Beitragvon PonderStibbons » Do 6. Apr 2017, 08:40

Nun möchte ich herausfinden, ob es unter den Daten Ausreißer gibt.

Warum? Wozu? Wie definiert? Wie lautet die eigentliche Fragestellung?
Gemäß meines Wissens, teste ich hierzu zunächst auf Normalverteilung.

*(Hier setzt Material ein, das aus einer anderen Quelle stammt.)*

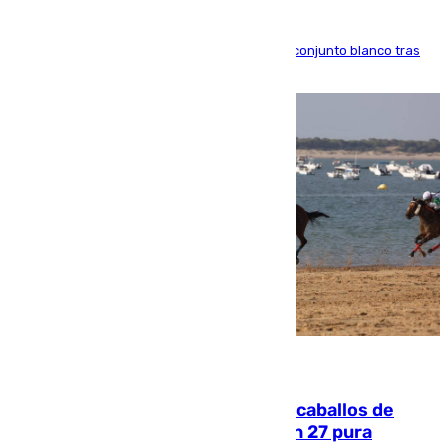
El atacante brasileño amplía su vínculo con el conjunto blanco tras
una etapa repleta de éxitos y protagonismo
06.08.2026
El primer ciclo de las carreras de caballos de
Sanlúcar arranca este sábado con 27 pura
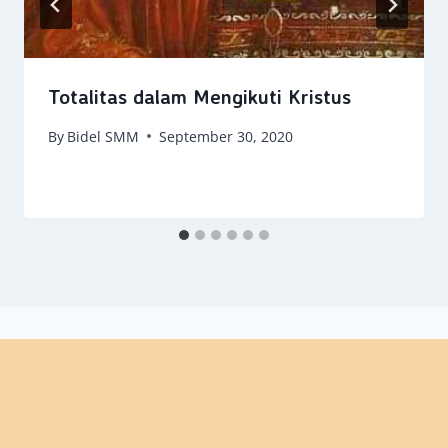
Totalitas dalam Mengikuti Kristus
By
Bidel SMM
September 30, 2020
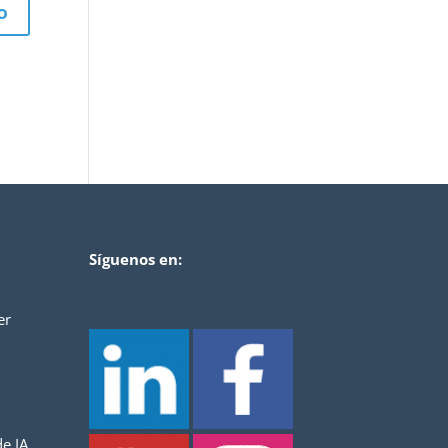
Síguenos en:
er
e IA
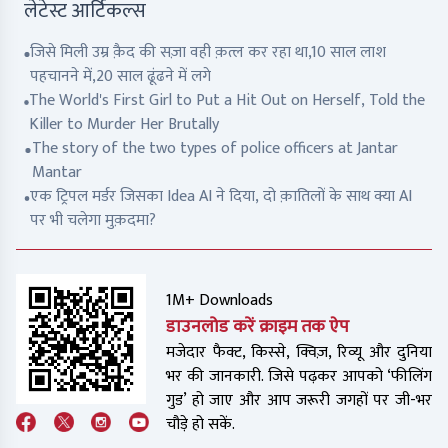
लेटेस्ट आर्टिकल्स
जिसे मिली उम्र क़ैद की सज़ा वही क़त्ल कर रहा था,10 साल लाश
पहचानने में,20 साल ढूंढने में लगे
The World's First Girl to Put a Hit Out on Herself, Told the
Killer to Murder Her Brutally
The story of the two types of police officers at Jantar
Mantar
एक ट्रिपल मर्डर जिसका Idea AI ने दिया, दो क़ातिलों के साथ क्या AI
पर भी चलेगा मुक़दमा?
1M+ Downloads
डाउनलोड करें क्राइम तक ऐप
मजेदार फैक्ट, किस्से, क्विज़, रिव्यू और दुनिया
भर की जानकारी. जिसे पढ़कर आपको ‘फीलिंग
गुड’ हो जाए और आप जरूरी जगहों पर जी-भर
चौड़े हो सकें.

Beziehst Du Dich dabei auf die 30 Mittelwerte? Ob man
für die Ausreißerermittlung unbedingt die Annahme einer
Normalverteilung braucht, weiß ich nicht, aber bei
zufälliger Größenvariation desselben Produkts ist die
Annahme dieser Verteilung wohl plausibel. Außer wenn
in der Fertigungstechnik dafür noch andere Verteilungen
bekannt sein sollten.
Leider ergibt sich bei verschiedenen Tests (Wahrscheinlichkeitsnetz, Anderson-Darling, Shapiro-Wilk) das Ergebnis, dass die Daten nicht normalverteilt sind.

Präzise gesagt, man testet nicht, ob die Daten normalverteilt sind, sondern ob die
Nullhypothese zurückzuweisen ist, dass die Daten aus Deiner Stichprobe (n=30 nehme
ich an) aus einer exakt normalverteilten Grundgesamtheit stammen.

Die Geschichte wird allerdings widersprüchlich: WENN markante Werte
außerhalb dessem liegen, was bei einer Normalverteilung erwartet
werden kann, dann muss die Normalverteilungsannahme zwangsläufig
zurückgewiesen werden.
Dies könnte m. E. daran liegen, dass die Werte zu ähnlich sind

Nein, das hat damit nichts zu tun. Mach Dir mal ein Histogramm.
(wenn ich im Wahrscheinlichkeitsnetz einfach mal spaßeshalber 30 Mal den gleichen Wert eintrage, ergibt sich kein normalverteilter Zusammenhang).

Dass 30mal derselbe Wert keiner Verteilung folgt, liegt wohl auf der Hand.
Meine Frage wäre nun, wie man mit solchen Datensätzen umgeht, um Ausreißer zu identifizieren bzw. eine einigermaßen sinnvolle statistische Auswertung durchzuführen.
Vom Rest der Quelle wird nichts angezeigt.